Love is in the air. And, it is also in the aisle (store aisle that is). When true love is on the line, Americans are ready to spend. According to the National Retail Federation, spending on Valentine’s Day this year is projected to be nearly $19.6 billion! That’s an average of $143.56 for each American.

What kind of love tokens will be given? Well, roughly 19% will give (and receive) jewelry for a total of $4.7 billion, and 35% of us will go out for a romantic dinner. Sigh…

Other statistics that show how much we love:

  • 55% give candy to loved ones (especially chocolate)
  • 114 million Valentine’s cards will be given
  • 9 million marriage proposals offered

And it doesn’t stop with our beloved partners. It extends to schools, where we spend an average of $7.26 on children’s classmates and teachers, and on our pets who receive $5.50 worth of goodies. Even our co-workers get in the action with an average of $4.79 spent.

Finally, “gifts of experience” such as concert or event tickets are popular and 24% of people plan to give such a gift.

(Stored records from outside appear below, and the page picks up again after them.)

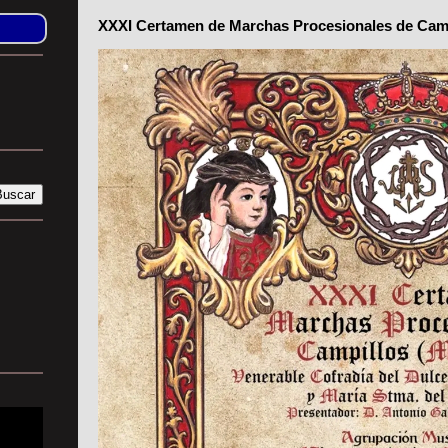
XXXI Certamen de Marchas Procesionales de Cam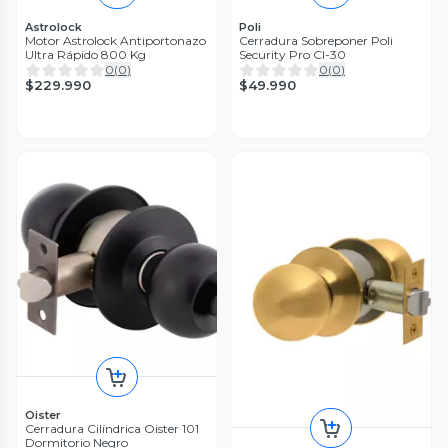
Astrolock
Poli
Motor Astrolock Antiportonazo
Cerradura Sobreponer Poli
Ultra Rápido 800 Kg
Security Pro CI-30
0
(
0
)
0
(
0
)
$229.990
$49.990
Oister
Cerradura Cilíndrica Oister 101
Dormitorio Negro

Lest we forget about mobile, more than 50% plan to use their smartphones to help with decisions, and 36.9% will use smartphone to research gift giving.

What did you give and receive?

Group Activities and Discussion Questions:

  1. Poll students: What did they give, and receive, on Valentine’s Day?
  2. Show a video on spending for Valentine’s Day: http://cnn.it/2Bsoigt
  3. Show NRF graphs on spending: https://nrf.com/media/press-releases/nrf-says-consumers-will-spend-near-record-196-billion-valentines-day
  4. Divide students into teams. Have each team develop a unique promotion for a Valentine’s Day experience gift.
  5. Have students vote on the most creative idea.